→ Records supplied
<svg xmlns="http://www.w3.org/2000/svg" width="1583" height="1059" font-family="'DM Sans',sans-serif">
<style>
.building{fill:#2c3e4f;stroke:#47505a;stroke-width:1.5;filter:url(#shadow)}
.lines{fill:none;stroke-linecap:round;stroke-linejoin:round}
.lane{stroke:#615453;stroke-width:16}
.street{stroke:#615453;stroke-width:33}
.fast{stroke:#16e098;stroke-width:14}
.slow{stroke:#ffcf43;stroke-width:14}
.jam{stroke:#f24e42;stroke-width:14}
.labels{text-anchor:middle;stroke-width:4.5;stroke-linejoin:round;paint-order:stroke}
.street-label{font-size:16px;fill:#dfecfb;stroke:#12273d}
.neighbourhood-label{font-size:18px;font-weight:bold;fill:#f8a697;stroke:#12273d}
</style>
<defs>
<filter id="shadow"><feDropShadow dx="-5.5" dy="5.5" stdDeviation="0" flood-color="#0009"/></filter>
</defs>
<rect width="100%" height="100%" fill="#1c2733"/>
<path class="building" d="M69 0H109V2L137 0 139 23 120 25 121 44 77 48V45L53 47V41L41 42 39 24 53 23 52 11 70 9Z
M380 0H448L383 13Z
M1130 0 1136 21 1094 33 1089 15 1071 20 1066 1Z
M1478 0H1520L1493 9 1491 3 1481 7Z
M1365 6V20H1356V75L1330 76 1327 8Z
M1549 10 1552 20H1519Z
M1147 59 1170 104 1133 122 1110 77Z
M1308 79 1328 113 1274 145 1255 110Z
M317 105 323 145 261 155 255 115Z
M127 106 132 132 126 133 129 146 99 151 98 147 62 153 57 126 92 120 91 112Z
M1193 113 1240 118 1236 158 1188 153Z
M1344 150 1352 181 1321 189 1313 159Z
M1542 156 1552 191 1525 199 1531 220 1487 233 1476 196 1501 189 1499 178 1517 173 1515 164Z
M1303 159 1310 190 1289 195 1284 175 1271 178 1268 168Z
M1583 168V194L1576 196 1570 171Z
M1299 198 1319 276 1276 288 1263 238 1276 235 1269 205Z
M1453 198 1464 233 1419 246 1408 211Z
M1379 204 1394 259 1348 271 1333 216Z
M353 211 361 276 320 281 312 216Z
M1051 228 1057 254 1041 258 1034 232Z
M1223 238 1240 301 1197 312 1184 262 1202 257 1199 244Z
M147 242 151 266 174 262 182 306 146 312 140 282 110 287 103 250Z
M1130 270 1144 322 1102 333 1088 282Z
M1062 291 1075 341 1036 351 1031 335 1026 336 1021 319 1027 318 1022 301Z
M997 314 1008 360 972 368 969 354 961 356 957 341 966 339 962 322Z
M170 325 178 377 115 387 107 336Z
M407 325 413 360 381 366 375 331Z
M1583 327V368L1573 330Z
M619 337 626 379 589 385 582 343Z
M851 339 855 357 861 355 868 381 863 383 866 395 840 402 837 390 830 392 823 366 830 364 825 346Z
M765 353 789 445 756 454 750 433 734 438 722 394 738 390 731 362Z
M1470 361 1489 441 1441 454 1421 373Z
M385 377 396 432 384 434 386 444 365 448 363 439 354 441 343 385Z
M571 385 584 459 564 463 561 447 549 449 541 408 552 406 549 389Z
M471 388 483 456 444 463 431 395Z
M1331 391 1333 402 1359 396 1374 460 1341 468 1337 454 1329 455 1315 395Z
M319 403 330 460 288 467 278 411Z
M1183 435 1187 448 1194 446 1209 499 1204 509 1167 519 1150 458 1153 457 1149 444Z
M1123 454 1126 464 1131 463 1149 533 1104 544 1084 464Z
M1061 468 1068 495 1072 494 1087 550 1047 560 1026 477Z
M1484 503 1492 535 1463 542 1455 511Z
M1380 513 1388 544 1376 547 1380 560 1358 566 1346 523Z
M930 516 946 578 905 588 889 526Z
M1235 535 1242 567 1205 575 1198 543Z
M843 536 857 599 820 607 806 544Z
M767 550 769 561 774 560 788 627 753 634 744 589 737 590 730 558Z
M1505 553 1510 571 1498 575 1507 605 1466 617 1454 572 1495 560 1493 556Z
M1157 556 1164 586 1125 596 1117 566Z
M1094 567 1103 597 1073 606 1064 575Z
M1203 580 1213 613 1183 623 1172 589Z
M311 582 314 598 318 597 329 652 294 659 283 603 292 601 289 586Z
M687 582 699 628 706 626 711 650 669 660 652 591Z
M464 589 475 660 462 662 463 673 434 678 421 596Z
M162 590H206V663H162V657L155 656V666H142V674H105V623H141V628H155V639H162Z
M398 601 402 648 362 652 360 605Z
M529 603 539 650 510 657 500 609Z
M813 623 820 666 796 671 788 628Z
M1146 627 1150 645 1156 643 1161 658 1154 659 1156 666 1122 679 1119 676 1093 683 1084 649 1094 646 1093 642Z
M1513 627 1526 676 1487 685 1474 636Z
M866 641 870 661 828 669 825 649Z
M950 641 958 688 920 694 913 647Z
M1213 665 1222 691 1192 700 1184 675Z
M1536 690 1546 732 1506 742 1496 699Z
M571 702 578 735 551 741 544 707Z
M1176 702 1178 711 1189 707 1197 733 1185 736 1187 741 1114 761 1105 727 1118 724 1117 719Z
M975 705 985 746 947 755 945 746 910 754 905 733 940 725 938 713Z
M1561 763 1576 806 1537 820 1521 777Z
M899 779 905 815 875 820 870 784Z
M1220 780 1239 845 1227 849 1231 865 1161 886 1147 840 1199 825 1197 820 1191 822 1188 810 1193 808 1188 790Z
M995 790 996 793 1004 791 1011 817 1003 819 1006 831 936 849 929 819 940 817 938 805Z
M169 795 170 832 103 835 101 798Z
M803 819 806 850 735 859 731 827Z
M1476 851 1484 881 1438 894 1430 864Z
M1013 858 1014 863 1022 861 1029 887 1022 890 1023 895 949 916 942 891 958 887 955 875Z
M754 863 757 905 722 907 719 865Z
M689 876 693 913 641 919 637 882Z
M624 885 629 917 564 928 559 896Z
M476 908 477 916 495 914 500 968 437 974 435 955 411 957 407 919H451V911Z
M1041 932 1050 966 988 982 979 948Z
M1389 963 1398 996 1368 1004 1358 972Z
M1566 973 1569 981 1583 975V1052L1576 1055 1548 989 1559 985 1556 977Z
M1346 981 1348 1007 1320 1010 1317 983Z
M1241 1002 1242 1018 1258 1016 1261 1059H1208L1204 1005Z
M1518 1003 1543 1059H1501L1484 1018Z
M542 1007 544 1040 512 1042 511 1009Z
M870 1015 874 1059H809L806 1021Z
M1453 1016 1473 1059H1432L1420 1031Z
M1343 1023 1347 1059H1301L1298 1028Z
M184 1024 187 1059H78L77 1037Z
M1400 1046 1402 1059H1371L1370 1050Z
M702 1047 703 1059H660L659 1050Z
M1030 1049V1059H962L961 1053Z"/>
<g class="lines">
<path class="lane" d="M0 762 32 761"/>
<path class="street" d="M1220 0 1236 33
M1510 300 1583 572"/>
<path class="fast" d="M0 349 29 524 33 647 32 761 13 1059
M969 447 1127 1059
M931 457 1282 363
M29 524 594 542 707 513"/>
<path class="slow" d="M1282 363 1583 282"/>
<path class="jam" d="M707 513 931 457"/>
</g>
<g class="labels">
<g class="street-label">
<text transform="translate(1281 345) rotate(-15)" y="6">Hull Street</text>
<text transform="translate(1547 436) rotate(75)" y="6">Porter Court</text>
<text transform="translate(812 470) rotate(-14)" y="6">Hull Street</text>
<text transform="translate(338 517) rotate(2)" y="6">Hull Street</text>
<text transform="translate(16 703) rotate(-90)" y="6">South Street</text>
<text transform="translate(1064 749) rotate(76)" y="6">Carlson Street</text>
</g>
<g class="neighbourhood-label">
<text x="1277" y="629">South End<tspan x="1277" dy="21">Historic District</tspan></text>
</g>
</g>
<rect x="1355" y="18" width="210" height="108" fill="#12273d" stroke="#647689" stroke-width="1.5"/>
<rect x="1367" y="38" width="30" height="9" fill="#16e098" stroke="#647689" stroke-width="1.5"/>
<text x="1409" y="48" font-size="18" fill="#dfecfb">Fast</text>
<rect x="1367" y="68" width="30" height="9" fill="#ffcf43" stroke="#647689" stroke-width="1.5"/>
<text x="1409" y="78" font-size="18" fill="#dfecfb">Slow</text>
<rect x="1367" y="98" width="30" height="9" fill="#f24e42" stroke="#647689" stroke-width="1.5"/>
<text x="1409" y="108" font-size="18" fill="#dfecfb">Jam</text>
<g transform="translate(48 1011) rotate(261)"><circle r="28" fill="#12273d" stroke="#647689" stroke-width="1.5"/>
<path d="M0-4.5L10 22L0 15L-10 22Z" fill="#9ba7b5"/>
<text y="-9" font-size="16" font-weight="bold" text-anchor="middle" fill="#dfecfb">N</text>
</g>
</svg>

--

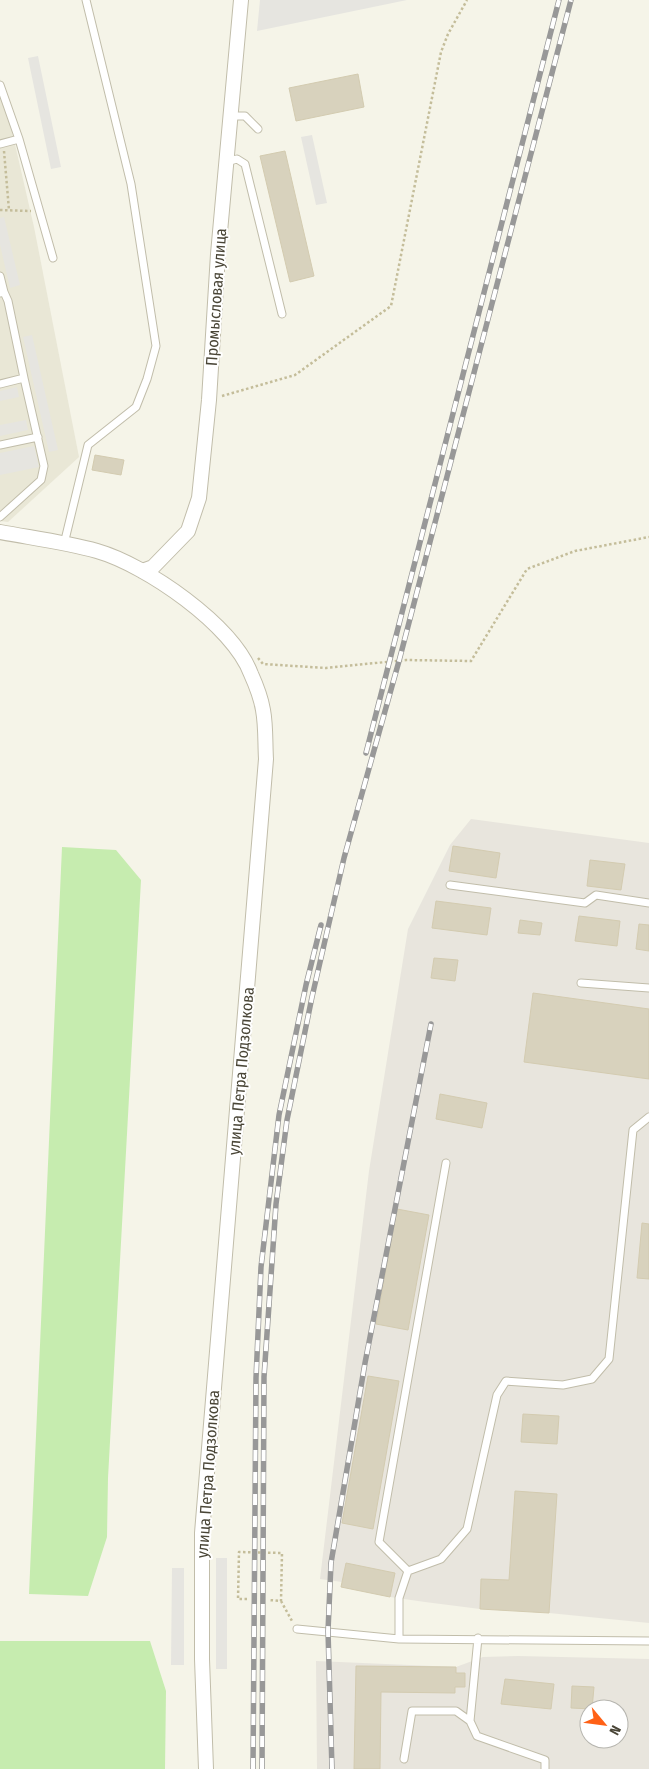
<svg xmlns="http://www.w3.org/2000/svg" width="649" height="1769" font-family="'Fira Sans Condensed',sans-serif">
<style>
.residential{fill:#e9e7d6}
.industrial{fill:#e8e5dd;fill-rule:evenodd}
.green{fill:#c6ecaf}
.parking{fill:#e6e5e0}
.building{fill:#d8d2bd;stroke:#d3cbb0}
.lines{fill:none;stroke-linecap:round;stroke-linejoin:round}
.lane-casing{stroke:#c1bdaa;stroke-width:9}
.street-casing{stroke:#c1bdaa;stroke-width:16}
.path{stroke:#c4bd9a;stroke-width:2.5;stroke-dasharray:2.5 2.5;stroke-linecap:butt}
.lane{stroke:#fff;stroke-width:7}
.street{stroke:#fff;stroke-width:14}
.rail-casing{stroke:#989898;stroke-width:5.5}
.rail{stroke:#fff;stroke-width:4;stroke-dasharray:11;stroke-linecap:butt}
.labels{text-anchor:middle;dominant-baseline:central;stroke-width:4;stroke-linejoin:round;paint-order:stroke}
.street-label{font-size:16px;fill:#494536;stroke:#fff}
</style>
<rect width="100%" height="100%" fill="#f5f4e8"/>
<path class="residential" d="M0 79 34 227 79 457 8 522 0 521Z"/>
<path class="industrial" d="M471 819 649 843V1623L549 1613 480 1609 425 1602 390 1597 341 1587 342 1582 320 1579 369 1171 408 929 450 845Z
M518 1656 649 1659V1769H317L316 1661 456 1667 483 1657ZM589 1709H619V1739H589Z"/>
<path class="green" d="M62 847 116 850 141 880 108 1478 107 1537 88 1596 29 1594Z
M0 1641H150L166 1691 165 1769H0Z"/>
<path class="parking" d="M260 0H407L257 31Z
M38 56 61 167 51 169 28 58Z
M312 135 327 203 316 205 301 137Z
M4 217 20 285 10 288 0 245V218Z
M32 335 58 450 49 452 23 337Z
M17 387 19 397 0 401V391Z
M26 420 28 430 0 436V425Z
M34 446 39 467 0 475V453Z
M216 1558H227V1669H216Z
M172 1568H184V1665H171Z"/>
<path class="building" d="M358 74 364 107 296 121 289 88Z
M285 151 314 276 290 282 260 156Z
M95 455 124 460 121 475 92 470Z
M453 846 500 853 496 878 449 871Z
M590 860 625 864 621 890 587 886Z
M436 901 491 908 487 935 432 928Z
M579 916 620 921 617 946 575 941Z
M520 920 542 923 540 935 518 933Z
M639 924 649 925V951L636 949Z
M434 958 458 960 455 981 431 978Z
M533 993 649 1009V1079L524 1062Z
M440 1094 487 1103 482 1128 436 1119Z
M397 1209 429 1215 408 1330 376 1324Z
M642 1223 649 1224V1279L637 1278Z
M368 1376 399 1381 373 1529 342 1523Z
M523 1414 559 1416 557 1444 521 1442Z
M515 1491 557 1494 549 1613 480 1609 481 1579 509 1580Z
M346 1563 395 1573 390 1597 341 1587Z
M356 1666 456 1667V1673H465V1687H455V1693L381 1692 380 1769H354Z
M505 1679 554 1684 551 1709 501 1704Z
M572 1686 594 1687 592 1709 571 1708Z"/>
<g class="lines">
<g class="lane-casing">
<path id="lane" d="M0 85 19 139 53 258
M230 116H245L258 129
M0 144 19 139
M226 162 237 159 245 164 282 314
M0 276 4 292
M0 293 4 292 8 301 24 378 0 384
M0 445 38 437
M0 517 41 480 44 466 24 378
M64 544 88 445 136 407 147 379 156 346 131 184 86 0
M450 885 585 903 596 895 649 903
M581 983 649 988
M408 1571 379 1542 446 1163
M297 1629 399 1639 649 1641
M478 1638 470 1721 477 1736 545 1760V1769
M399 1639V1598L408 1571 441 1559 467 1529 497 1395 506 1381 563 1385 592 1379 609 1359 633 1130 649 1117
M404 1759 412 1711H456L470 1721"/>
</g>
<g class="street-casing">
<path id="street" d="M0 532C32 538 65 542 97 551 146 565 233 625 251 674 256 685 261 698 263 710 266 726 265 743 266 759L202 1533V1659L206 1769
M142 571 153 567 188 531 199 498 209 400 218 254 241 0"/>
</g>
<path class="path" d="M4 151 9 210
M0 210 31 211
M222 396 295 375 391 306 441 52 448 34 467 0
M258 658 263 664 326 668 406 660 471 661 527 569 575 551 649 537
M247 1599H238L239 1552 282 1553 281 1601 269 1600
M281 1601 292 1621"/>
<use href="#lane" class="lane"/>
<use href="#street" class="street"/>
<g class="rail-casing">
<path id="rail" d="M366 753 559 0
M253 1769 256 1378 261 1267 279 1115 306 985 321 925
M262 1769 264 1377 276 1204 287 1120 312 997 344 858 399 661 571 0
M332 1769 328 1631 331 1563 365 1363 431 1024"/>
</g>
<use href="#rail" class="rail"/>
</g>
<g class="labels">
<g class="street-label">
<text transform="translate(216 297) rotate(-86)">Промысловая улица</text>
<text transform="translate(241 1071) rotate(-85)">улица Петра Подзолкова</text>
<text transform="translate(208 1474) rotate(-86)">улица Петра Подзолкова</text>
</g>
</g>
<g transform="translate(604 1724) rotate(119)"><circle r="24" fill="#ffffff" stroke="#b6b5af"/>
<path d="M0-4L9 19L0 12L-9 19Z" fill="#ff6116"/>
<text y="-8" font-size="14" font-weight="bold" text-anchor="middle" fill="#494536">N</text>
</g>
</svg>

→ Task to complete
For the string "butt", go line by line through the material and copy every line that has it.

→ Solution to this exercise
.path{stroke:#c4bd9a;stroke-width:2.5;stroke-dasharray:2.5 2.5;stroke-linecap:butt}
.rail{stroke:#fff;stroke-width:4;stroke-dasharray:11;stroke-linecap:butt}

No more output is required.